Abstract Aim Periprosthetic femur fractures (PFF) are becoming increasingly frequent due to an ageing population and growing number of arthroplasties. PFF revision surgery is associated with significant peri-operative blood loss and higher transfusion requirements. There are few strategies to reduce rates of transfusion. One of which is the use of cell-salvage. The aim of this study was to determine whether cell salvage should be routinely implemented during PFF revision surgeries. Method All admission with PFF were retrospectively reviewed over a period of 18 months. Data points including patient demographics, admission/operation dates, fracture site, anticoagulation status, pre/post-op Hb and number of transfusions were collected. Results There were a total of 38 PFF. Average age was 83.4 years with admission Hb 11.65g/dl. Mean time for operation was 2.9 days. 56% of total hip replacement PFF received a blood transfusion post-operatively with an average of 2.6 units per patient. 100% of total knee replacement PFF received a post-operative transfusion with an average of 1.6 units per patient.

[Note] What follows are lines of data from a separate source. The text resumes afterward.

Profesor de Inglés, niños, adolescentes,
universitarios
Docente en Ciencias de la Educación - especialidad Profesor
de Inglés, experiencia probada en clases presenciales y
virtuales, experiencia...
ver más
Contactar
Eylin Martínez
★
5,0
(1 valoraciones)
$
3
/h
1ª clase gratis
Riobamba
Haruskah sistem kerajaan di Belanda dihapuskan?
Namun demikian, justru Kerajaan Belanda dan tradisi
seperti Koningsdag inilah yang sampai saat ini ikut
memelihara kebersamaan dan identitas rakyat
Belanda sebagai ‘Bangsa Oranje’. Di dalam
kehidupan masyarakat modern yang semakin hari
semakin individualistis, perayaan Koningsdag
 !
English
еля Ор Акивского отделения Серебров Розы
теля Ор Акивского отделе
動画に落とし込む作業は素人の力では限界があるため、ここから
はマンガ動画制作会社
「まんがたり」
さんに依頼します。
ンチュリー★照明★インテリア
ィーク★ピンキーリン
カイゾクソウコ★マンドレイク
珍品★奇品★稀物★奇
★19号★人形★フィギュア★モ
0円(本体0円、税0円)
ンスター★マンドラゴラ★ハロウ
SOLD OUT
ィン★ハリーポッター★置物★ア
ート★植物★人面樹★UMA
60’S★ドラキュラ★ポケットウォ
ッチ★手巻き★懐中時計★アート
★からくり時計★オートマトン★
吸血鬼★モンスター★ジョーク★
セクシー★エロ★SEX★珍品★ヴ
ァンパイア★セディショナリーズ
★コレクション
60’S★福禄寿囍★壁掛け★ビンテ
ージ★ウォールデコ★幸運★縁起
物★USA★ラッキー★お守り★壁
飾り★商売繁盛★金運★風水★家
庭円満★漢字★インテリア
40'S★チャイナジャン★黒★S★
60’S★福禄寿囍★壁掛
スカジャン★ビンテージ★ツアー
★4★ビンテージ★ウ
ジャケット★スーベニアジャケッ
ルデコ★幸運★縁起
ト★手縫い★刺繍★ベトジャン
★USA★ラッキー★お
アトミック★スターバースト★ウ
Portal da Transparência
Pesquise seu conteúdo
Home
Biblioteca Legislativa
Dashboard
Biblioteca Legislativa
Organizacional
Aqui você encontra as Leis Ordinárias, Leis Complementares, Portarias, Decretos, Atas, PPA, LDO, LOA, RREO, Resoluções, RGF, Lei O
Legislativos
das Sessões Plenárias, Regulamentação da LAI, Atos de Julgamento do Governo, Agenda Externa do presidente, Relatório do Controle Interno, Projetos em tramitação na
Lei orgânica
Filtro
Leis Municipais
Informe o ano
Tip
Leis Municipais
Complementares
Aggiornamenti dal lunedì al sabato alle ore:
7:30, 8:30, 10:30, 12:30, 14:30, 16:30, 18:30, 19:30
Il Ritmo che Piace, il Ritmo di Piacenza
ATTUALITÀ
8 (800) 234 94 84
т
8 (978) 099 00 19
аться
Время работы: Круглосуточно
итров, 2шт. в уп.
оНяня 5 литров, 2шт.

Of note there was no increased transfusion requirements for patient on anticoagulation (Warfarin/DOAC). Conclusions We identified that >50% of PFF required a post-op transfusion. The cost of 1 unit of RBC locally was found to be £145.99. The average cost of a cell salvage filter is £100 per patient. Considering the above and the well-known risk of allogenic red blood cell transfusion, it was concluded that the routine use of cell salvage could be a cheaper and safer alternative to allogenic red blood cell transfusion.